Farm News Roundup
With water concerns, COVID-19 effects, and many growing seasons in full swing, there is so much happening right now in California agriculture. Here is a quick round up of a few developing stories from around the state courtesy of the California Farm Bureau Federation.
Amid discussions about how much river flow needs to be dedicated to fish, an ongoing study indicates predators eat half or more of protected salmon—regardless of flow levels. A fishery consulting firm working on the lower Stanislaus River says bass and other fish eat many juvenile salmon, and that the losses don’t appear connected to flows in the river. A state plan would require more water to remain in rivers and therefore unavailable for human use.

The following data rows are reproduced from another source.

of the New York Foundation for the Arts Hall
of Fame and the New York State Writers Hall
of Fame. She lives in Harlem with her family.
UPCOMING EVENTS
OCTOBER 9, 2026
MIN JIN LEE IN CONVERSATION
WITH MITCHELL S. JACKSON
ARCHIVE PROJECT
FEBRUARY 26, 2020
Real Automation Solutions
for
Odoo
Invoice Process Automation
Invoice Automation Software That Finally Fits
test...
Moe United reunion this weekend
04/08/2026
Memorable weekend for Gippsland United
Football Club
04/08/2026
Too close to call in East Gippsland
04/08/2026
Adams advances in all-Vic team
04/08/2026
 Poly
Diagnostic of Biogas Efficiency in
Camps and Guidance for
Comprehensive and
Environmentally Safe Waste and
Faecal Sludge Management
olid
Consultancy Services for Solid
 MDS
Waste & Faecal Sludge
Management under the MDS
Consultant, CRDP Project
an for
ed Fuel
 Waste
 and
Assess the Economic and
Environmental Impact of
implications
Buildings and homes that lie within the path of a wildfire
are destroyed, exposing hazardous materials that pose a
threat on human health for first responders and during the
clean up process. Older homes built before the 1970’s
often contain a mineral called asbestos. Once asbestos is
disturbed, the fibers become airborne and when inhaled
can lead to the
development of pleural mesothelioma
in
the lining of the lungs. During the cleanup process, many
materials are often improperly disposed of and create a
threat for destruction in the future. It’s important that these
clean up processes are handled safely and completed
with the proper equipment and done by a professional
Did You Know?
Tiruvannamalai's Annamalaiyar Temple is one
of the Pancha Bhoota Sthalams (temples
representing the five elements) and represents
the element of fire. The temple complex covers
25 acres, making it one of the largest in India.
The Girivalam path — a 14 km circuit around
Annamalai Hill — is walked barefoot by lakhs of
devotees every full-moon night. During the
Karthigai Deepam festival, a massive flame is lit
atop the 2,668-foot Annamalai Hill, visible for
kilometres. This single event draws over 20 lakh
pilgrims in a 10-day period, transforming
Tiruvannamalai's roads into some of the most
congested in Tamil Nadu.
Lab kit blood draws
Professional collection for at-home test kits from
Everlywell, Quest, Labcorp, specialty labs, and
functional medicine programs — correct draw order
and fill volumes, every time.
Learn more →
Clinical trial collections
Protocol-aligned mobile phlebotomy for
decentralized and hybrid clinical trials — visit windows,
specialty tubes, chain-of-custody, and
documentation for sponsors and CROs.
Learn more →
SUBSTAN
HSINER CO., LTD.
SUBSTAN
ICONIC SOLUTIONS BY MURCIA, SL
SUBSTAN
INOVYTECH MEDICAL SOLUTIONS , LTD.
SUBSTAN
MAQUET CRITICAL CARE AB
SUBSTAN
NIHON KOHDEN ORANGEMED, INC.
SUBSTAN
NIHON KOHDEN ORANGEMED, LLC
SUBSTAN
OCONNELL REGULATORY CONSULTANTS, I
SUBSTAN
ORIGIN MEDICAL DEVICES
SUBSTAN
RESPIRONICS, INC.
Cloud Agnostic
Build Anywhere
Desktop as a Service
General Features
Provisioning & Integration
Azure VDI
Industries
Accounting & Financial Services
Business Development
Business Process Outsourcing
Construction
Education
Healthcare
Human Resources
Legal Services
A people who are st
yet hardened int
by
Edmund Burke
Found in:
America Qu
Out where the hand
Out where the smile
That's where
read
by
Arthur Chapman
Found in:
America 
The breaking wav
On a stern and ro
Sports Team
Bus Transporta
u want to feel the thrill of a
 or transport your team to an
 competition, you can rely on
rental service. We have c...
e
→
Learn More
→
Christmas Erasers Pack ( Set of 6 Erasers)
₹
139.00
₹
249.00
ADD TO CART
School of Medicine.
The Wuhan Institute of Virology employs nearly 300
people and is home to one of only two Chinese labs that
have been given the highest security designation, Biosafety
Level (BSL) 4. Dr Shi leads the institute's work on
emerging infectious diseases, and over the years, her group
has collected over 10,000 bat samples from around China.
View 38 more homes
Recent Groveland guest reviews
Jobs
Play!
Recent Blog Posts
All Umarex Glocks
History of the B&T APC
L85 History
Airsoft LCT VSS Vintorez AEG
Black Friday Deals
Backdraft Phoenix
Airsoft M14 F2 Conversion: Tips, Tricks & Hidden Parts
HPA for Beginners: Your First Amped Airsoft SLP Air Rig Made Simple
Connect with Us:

Efforts continue to provide COVID-19 vaccines to California farm employees. Farmers and ranchers have been scheduling clinics at their individual farms, to supplement those organized by farm groups. With vaccines now more widely available, the groups say they are working to encourage vaccine use. For example, the Farm Employers Labor Service will host a webinar next week to inform farm employees about vaccine effectiveness and safety.
With cherry harvest beginning in the San Joaquin Valley, marketers say they expect a large crop of high quality—and that people who pick and pack cherries will be protected against the pandemic. The California Cherry Board says farmers and packers have worked to vaccinate their employees, and that safeguards inaugurated last season remain in place. The California cherry harvest will continue through mid-June.